犯罪を犯し、町に住めなくなったり、何かの事情でドロップアウトした男たちが、金の採掘の仕事に従事しているのです。

10歳や15歳でガリンペイロになり、30年以上もその仕事に就いているいる人も居るようです。
1970年代にアマゾンの奥地で金鉱脈が発見されてから、多くの男たちが、一山当てようともくろみ、密林の奥に掘っ建て小屋を建て、食料を自給し、金の採掘をしていたのです。

男たちは自分の住む小屋を自分で建て、自分の食べる食料の魚を近くの川から採り、炭水化物の原料となるタロイモの澱粉を森から採取してくる生活をしながら、黄金を探し求める生活をしているのでした。
共同で食事をする小屋には電気もあり、テレビもありました。
テレビではブラジル代表選手によるサッカーの試合が放映されていました。

ガリンペイロたちの一人がその試合を見ていましたが、ブラジル選手を熱狂的に応援することもなくただたんたんと試合を見ていたのです。
テレビの中の選手には90分で一億も稼ぐのに、自分たちは泥と汗にまみれながら、どれだけ稼げるんだと思っているようなのです。

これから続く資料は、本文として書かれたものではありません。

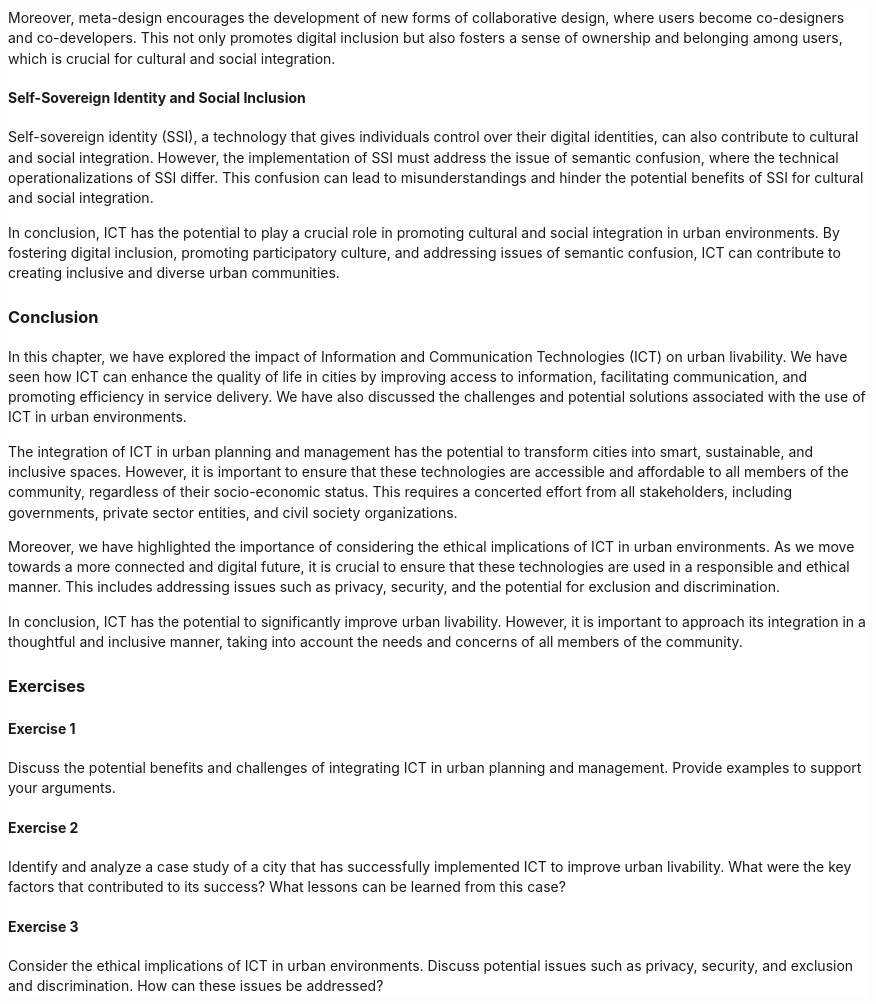 Moreover, meta-design encourages the development of new forms of collaborative design, where users become co-designers and co-developers. This not only promotes digital inclusion but also fosters a sense of ownership and belonging among users, which is crucial for cultural and social integration.

#### Self-Sovereign Identity and Social Inclusion

Self-sovereign identity (SSI), a technology that gives individuals control over their digital identities, can also contribute to cultural and social integration. However, the implementation of SSI must address the issue of semantic confusion, where the technical operationalizations of SSI differ. This confusion can lead to misunderstandings and hinder the potential benefits of SSI for cultural and social integration.

In conclusion, ICT has the potential to play a crucial role in promoting cultural and social integration in urban environments. By fostering digital inclusion, promoting participatory culture, and addressing issues of semantic confusion, ICT can contribute to creating inclusive and diverse urban communities.

### Conclusion

In this chapter, we have explored the impact of Information and Communication Technologies (ICT) on urban livability. We have seen how ICT can enhance the quality of life in cities by improving access to information, facilitating communication, and promoting efficiency in service delivery. We have also discussed the challenges and potential solutions associated with the use of ICT in urban environments.

The integration of ICT in urban planning and management has the potential to transform cities into smart, sustainable, and inclusive spaces. However, it is important to ensure that these technologies are accessible and affordable to all members of the community, regardless of their socio-economic status. This requires a concerted effort from all stakeholders, including governments, private sector entities, and civil society organizations.

Moreover, we have highlighted the importance of considering the ethical implications of ICT in urban environments. As we move towards a more connected and digital future, it is crucial to ensure that these technologies are used in a responsible and ethical manner. This includes addressing issues such as privacy, security, and the potential for exclusion and discrimination.

In conclusion, ICT has the potential to significantly improve urban livability. However, it is important to approach its integration in a thoughtful and inclusive manner, taking into account the needs and concerns of all members of the community.

### Exercises

#### Exercise 1
Discuss the potential benefits and challenges of integrating ICT in urban planning and management. Provide examples to support your arguments.

#### Exercise 2
Identify and analyze a case study of a city that has successfully implemented ICT to improve urban livability. What were the key factors that contributed to its success? What lessons can be learned from this case?

#### Exercise 3
Consider the ethical implications of ICT in urban environments. Discuss potential issues such as privacy, security, and exclusion and discrimination. How can these issues be addressed?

その中の親分格の一人が次のように言ってたのが、印象に残ります。

「ここで俺たちを縛るものは黄金への撞着だけである。金鉱石の中の黄金色を見るだけで俺は満足する、俺は死ぬまでこの仕事を続けるだろう」と。

ここには近代的な市民社会の規範となるものはありません。市民はかくあるべしと言うような模範となる人間像もなければ、彼を縛る社会的な制約もないのです。
ここにあるのは「黄金が欲しい」というむき出しの欲望があるだけなのでした。

廻りの人間の「空気を読む」必要はここにはありません。ここにいる男たちには「黄金が欲しい」という共通の意思だけが必要なのであり、現代社会の私たちが社会生活を送る上での規範は必要ではないのです。

今の現代社会に住む私たちからすれば、とても「危ない生き方」なのですが、彼らはそれが自分たちの生活だと信じているようなのです.

「社会が決めた規範より自らが選んだ規範により生きている男」がアマゾンの奥深い森の中にはいたのです。